As I've written before,
McCain was right about the surge, and Obama, who claimed that violence
would increase, was wrong. Thanks to Gen. David Petraeus's
counterinsurgency strategy and the simultaneous "Sunni Awakening," Iraq
is far more stable today than it was in early 2007--and Obama's
16-month withdrawal plan is far more convincing now than it was then
(when death squads were slaughtering 4,000 civilians a month and
political progress looked impossible). Judging by his recent comments,
McCain seems to concur. Which is why the conventional wisdom--"that [McCain] can make inroads with voters by keeping the focus on foreign policy issues,"
as Juliet Eilperin reports in today's Washington Post--may no longer
reflect reality, at least when it comes to Mesopotamia. As the old
disagreements over "what's next" in Iraq have largely
dissolved in recent days, McCain's side of the debate has deteriorated
into a slop of "I told you so" taunts, willful distortions
and thinly veiled assaults on Obama's patriotism. And like any message
that's mostly negative, mostly retrospective and literally unbelievable--does any objective observer really think Obama hates the troops?--the potential for
backlash is big. "It's churlish and unlike McCain, and hardly
will resonate with the swing voters who are going to decide this
election," a leading Republican strategist told the Post this morning.
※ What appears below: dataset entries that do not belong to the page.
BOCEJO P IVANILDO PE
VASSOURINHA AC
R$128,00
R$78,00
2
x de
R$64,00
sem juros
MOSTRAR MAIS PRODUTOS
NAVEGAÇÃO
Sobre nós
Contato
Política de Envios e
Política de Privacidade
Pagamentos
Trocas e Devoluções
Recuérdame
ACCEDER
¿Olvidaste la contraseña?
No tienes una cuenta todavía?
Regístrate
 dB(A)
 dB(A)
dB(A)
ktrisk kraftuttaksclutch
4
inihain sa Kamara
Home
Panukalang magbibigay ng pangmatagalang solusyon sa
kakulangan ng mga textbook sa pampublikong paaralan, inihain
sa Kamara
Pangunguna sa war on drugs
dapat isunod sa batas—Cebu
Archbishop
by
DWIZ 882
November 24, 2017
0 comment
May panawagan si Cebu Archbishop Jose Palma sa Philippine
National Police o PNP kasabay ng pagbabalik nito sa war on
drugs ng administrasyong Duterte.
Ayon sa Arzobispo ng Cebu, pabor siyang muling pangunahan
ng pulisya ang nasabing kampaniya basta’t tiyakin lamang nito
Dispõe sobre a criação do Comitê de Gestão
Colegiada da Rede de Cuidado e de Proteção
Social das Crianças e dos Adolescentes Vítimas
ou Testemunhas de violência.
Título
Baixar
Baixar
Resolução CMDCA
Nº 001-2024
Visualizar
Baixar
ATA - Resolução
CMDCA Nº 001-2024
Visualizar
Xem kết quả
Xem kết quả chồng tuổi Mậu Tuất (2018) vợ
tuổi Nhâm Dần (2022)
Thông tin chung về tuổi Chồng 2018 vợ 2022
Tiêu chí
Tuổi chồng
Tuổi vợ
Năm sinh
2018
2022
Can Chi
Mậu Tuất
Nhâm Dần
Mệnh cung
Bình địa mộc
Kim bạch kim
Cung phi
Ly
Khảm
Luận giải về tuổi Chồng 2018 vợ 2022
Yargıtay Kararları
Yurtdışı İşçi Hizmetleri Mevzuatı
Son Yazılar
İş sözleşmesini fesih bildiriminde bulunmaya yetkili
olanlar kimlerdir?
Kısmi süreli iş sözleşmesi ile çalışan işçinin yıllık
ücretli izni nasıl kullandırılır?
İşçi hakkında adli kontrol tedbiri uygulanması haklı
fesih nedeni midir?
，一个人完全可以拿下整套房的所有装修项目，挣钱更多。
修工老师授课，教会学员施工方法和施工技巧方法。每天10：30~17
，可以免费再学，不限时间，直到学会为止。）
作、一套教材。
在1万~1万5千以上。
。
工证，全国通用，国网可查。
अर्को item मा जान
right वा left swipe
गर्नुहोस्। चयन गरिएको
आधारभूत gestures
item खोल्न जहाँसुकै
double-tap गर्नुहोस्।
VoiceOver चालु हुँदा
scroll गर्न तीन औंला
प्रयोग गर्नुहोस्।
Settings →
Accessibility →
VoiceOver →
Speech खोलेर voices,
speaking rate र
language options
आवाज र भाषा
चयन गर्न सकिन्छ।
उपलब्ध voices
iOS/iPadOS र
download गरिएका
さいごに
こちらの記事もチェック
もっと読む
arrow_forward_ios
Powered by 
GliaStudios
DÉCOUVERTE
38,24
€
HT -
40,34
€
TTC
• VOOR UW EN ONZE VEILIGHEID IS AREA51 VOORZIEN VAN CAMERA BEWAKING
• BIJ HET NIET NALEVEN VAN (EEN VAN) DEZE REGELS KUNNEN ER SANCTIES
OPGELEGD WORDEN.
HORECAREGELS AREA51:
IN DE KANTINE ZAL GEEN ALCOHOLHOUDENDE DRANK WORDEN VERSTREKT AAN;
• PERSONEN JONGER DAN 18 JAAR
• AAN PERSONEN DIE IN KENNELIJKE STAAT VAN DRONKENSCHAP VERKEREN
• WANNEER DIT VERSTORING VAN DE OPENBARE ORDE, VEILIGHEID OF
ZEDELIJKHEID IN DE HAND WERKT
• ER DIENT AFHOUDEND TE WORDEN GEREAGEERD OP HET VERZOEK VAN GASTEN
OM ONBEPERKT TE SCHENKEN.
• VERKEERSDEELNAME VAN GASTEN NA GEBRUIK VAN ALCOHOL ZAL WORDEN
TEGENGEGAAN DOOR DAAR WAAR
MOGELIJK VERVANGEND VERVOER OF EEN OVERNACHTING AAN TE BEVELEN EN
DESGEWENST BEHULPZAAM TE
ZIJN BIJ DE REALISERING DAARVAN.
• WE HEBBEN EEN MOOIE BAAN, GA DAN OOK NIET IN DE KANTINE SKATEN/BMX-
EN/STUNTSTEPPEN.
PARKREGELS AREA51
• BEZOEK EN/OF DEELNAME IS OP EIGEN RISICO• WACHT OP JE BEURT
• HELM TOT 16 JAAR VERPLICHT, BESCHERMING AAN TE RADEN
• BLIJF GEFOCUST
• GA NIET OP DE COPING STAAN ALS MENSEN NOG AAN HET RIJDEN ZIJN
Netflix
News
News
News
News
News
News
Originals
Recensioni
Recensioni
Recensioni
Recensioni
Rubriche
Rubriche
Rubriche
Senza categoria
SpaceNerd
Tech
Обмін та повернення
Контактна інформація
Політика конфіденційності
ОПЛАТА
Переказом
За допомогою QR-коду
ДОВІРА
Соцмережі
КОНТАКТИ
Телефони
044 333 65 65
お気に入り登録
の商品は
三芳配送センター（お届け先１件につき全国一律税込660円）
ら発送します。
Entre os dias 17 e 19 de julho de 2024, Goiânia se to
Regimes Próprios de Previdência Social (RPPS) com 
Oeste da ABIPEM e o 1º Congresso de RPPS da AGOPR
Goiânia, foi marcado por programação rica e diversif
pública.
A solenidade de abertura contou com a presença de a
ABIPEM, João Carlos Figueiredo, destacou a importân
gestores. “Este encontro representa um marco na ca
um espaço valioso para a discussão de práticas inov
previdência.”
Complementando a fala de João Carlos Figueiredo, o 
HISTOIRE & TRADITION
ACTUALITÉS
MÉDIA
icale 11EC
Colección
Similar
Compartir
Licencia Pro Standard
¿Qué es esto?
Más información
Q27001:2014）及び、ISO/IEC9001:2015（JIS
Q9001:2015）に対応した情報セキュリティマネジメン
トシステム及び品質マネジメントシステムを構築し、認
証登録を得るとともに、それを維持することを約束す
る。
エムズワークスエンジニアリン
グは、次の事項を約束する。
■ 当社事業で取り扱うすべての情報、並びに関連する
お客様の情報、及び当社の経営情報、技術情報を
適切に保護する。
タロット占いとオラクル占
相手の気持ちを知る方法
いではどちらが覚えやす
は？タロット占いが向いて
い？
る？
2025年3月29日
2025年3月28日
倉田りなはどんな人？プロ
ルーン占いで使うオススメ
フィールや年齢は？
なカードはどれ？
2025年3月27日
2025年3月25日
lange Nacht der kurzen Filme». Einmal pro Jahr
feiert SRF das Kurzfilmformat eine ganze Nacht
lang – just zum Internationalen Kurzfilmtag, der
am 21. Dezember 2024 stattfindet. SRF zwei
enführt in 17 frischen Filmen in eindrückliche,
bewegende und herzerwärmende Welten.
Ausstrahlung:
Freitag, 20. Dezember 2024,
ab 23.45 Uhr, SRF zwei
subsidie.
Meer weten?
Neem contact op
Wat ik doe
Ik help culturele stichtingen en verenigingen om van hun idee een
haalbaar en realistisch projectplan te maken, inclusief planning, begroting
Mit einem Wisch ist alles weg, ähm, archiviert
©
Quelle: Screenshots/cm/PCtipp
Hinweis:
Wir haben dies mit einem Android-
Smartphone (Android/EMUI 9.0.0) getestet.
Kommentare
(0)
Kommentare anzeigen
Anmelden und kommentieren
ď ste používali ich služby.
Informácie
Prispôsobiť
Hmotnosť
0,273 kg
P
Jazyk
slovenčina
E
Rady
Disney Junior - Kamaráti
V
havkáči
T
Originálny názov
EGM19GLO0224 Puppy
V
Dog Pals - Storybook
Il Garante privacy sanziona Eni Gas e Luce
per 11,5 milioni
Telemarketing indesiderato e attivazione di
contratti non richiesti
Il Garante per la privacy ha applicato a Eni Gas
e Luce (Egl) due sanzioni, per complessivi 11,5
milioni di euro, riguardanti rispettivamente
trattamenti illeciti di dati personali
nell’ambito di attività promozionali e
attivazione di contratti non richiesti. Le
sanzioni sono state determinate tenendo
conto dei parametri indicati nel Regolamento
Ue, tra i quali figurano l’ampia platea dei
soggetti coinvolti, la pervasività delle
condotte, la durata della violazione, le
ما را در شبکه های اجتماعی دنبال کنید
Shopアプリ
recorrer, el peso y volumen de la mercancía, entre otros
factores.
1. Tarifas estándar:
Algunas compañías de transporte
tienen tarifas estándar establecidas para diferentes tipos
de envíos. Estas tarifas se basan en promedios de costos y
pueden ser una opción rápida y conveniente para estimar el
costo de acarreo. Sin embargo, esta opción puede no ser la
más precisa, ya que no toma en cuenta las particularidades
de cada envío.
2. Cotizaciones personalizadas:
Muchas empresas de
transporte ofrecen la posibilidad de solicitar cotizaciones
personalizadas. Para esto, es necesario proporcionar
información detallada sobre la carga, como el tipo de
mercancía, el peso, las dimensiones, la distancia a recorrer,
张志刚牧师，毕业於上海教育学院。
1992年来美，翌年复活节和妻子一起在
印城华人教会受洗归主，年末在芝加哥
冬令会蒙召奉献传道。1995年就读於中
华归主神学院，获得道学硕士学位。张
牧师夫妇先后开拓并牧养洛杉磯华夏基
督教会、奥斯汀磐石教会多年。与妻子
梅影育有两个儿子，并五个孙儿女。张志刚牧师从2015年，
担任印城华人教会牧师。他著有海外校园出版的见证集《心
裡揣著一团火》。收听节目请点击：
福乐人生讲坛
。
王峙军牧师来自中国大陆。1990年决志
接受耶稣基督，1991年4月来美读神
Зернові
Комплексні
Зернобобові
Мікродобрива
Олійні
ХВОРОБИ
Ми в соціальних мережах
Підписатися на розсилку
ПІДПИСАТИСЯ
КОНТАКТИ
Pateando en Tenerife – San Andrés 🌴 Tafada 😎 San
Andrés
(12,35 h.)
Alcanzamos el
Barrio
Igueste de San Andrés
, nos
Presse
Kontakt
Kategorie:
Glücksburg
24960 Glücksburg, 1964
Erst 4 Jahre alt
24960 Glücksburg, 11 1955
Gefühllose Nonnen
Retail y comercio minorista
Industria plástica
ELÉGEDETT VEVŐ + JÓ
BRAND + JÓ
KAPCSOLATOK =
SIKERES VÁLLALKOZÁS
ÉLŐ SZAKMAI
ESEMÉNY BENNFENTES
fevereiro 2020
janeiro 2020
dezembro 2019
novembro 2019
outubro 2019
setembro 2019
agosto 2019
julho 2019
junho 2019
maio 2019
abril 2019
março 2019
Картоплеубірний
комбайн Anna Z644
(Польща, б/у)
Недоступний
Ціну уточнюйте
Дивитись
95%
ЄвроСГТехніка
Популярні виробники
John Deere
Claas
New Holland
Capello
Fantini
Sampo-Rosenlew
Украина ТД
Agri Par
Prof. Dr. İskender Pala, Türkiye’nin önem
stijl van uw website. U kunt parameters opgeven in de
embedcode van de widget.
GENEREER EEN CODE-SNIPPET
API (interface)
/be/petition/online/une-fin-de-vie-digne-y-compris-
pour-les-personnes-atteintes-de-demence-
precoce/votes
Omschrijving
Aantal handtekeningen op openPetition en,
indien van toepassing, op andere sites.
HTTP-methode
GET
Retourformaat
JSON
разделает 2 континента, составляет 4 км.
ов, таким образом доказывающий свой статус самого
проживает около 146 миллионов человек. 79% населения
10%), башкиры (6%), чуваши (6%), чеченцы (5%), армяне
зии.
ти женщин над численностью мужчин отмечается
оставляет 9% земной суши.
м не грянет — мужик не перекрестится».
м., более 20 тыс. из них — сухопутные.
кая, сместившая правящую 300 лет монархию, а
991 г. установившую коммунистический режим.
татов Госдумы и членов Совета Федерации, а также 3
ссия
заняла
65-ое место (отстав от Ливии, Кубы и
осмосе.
"They're doing it because the
candidate, and the campaign, is not happy with where they are and
they're lashing out." The question facing voters this fall isn't who
was right on the invasion (polls say Obama), who was right on the surge
(polls say McCain) or even who has
the best plan for getting out (they're virtually indistinguishable). It's who do you want to see as Commander in Chief, on TV, while we withdraw. The angrier McCain sounds, the more tempted America will be to change the channel.